The way that these neural networks index and store information when reading texts is remarkably universal across all human languages. It turns out that neural net training in any language will tend to index, for example, financial terms are farther away from artistic terms. Or they might cluster verbs together in one part of the dense vector index, and nouns in another.  Researchers at Facebook trained a model called XLM-R on 100+ languages and found that it performed just as good if not better than models trained on a single language.

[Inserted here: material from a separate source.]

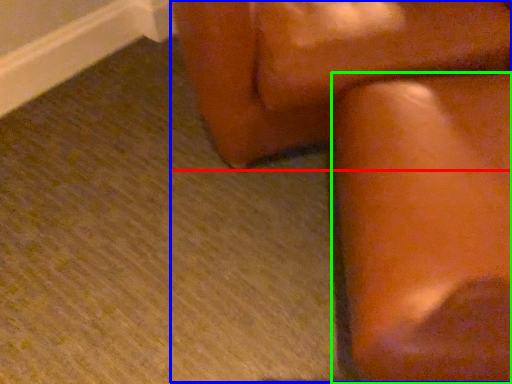
Question: Which is farther away from furniture (highlighted by a red box)? rocking chair (highlighted by a blue box) or furniture (highlighted by a green box)?

Choices:
 (A) rocking chair
 (B) furniture

Answer: (B)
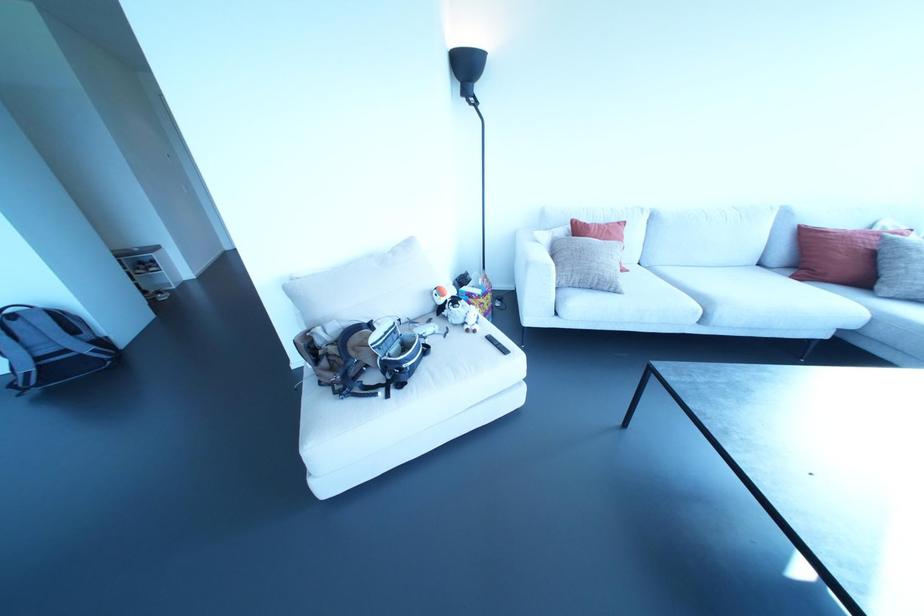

Understanding user inquiries in multiple languages is a readily solvable issue since this involves search, best-fit matching, and has some room for error; but the remaining limitation is that your answers or responses are typically still created in one language. If you have responses in multiple languages, you can return the appropriate response that matches the user’s inquiry. However, translating on-the-fly from your primary language in a response might introduce meaningful “drift” in what you are answering, particularly if you have very specific terminology for your use case or business, so you may want to receive inquiries in multiple languages, but send all responses in English. 

Putting it all together

These are some examples of the exciting things that you can do with Capacity in the world of Helpdesks now that we have integrated the latest advances in NLP technology. A holistic platform that takes advantage of all of these technologies vs. a patchwork of point solutions makes it that much more powerful, and also facilitates reporting and analytics on each of the trends and use cases.